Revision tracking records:
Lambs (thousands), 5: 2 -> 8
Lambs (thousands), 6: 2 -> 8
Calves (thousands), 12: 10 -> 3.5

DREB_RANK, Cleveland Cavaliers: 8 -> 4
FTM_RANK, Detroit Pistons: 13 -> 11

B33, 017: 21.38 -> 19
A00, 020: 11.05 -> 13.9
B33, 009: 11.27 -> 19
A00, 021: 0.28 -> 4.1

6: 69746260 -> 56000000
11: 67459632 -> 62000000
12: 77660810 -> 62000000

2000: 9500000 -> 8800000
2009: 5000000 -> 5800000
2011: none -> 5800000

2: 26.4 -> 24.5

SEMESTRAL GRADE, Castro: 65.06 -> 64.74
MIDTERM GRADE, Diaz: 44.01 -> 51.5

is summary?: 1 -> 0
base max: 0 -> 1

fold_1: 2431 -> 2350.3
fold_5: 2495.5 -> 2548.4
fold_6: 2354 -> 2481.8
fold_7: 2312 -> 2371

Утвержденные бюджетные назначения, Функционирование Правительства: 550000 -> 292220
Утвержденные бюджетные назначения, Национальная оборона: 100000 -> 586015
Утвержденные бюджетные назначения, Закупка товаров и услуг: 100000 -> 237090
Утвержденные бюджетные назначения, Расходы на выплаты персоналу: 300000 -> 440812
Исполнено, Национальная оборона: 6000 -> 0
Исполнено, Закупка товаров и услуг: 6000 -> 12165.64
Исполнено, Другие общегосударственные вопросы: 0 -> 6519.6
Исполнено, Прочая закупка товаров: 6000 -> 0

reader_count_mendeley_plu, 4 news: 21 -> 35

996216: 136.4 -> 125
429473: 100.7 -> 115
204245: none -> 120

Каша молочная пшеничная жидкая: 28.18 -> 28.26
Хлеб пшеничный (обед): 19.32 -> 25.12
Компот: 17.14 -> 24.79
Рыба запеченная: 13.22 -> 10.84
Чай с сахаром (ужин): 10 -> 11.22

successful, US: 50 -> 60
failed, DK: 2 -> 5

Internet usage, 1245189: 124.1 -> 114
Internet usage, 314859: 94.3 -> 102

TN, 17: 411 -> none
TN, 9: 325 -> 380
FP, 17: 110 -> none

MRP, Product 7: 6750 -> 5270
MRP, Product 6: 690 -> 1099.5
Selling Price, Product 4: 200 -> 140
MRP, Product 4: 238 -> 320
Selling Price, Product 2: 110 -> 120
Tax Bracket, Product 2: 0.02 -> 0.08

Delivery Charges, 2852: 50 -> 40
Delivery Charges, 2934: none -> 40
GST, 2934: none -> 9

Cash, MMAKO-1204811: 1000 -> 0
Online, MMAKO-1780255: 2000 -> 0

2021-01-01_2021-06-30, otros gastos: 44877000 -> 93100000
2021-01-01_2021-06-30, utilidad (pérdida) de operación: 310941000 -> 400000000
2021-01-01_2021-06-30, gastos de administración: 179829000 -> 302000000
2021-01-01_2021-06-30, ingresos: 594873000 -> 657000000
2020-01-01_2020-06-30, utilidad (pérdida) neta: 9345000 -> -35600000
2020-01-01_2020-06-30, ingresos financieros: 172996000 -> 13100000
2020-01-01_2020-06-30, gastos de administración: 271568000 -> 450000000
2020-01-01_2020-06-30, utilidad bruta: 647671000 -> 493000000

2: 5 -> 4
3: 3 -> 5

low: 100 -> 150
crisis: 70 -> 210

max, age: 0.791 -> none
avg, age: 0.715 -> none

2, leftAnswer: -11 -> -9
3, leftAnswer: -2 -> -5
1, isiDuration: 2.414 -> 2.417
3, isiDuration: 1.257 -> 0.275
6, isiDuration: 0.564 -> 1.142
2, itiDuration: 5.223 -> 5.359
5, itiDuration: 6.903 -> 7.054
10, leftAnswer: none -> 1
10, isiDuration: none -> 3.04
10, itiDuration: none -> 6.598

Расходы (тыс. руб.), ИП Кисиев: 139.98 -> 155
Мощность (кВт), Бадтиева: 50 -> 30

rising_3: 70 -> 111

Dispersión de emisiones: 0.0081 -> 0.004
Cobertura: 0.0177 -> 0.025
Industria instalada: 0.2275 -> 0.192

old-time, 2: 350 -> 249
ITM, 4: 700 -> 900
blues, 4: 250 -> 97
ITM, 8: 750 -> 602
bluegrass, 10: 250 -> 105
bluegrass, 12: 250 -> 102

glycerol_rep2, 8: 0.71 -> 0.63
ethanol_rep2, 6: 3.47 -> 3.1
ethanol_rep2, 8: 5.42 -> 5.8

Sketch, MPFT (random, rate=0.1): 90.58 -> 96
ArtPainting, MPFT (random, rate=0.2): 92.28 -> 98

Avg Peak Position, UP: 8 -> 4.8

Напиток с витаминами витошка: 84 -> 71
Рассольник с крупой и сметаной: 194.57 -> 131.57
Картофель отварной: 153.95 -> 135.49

> [TASK TO COMPLETE]: Show every line from the entries above in which the word "administración" appears.

> [COMPLETED TASK]:
2021-01-01_2021-06-30, gastos de administración: 179829000 -> 302000000
2020-01-01_2020-06-30, gastos de administración: 271568000 -> 450000000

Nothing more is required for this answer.